Thorne discusses her recent mission visit to the York (PA) Correctional Facility, where it's costing the Commonwealth of Pennsylvania around $5/hr [$120/day] in tax dollars to hold undocumented immigrants awaiting deportation.

She concedes that true reform of immigration policy probably won't happen until 2009, when a new president takes office and a new Congress convenes. In the intervening timeframe, she believes the church can step up in one particular area.

"I'm hearing things I'd thought I didn't think I'd ever hear again in my lifetime, statements about people that really sound to me like right before the Civil Rights movement; targeted, race-related statements about groups of people that are not based in fact, that are just really, really horrible, ugly." She adds that our northern border is just as porous as our southern border.

The Rev. Laurel Brundage, pastor of Pleasant Valley Presbyterian Church in Broadheadsville, expresses the feeling of many.

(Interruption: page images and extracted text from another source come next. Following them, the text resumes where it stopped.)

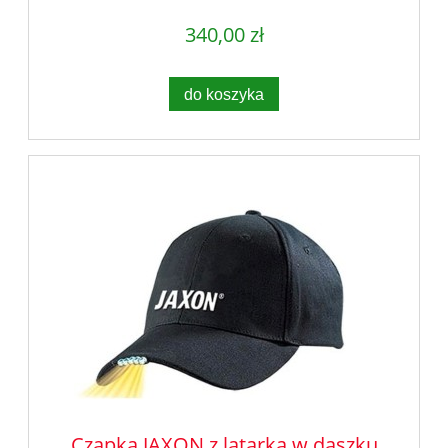
340,00 zł
do koszyka
Czapka JAXON z latarką w daszku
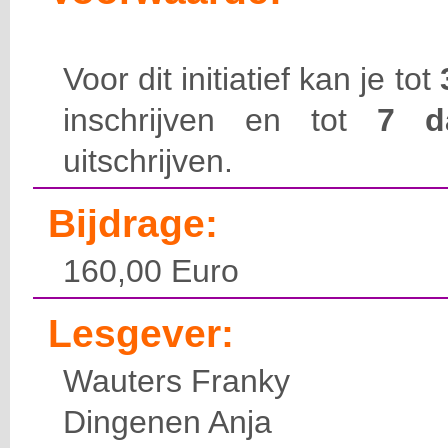
Voor dit initiatief kan je tot
inschrijven en tot
7 
uitschrijven.
Bijdrage:
160,00 Euro
Lesgever:
Wauters Franky
Dingenen Anja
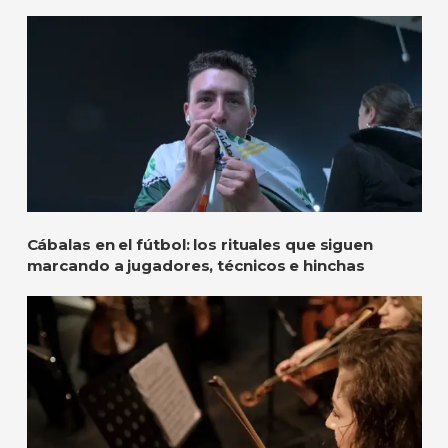
Cábalas en el fútbol: los rituales que siguen
marcando a jugadores, técnicos e hinchas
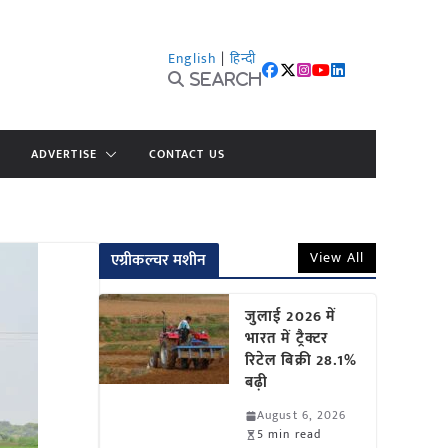
English
|
हिन्दी
Search
ADVERTISE
CONTACT US
View All
एग्रीकल्चर मशीन
जुलाई 2026 में
भारत में ट्रैक्टर
रिटेल बिक्री 28.1%
बढ़ी
August 6, 2026
5 min read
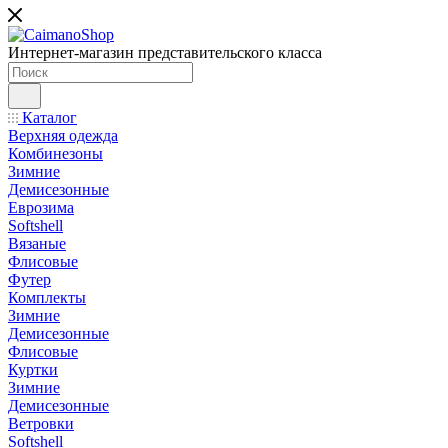
Интернет-магазин представительского класса
Каталог
Верхняя одежда
Комбинезоны
Зимние
Демисезонные
Еврозима
Softshell
Вязаные
Флисовые
Футер
Комплекты
Зимние
Демисезонные
Флисовые
Куртки
Зимние
Демисезонные
Ветровки
Softshell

"I've just been overwhelmed," she says, "by this surge of emotion that doesn't have any room for a rationale response. What do you do with that?"

Thorne empathizes with Rev. Brundage and points out that the portions of her presentation about Immigration procedures and law are currently up on the Immigration website. She adds that a DVD of her history piece is expected to become available for use in PC(USA) resource centers by the end of 2007 or the beginning of 2008. Presbyteries will be invited to copy them locally for distribution as needed within their bounds.

As the Q&A session winds up, one presbyter offers some numbers of his own: an unskilled laborer making $10 an hour earns roughly $20,000 a year.

"That's considered poverty-level. Who's going to pay for their health care? A myriad of things: their education, school systems...who's going to pay for that?"

Thorne replies calmly and patiently.

"One of the myths is that undocumented people do not pay taxes. Some do. But as long as you're not allowed to work and employers don't withhold taxes from you, there is no solution."

She then metaphorically scratches her head.

"I don't hear this discussion, 'How many workers does the United States need?' How many do we need? In what industries do we need people? I don't hear that discussion. That would be a good first place to start."

Thorne believes the U.S. should try to answer this question. Then, the U.S. should figure out some way under our laws to allow in those workers who fit the bill of those industries needing workers.

"Employers will then be able to legally hire them, the workers can pay taxes and they can pay into our healthcare system, into the education system."

"But as long as we don't have any way to deal with the issue, as long as the government refuses to act, we're just in a mess."

Yes the answer lies within, so why not take a look now? Kick out the devil's sin, pick up, pick up the good book now -Cat Stevens [Yusuf Islam], 1970

Jim Nedelka, an elder at West Park Presbyterian Church in New York City, has been a professional journalist for 35 years.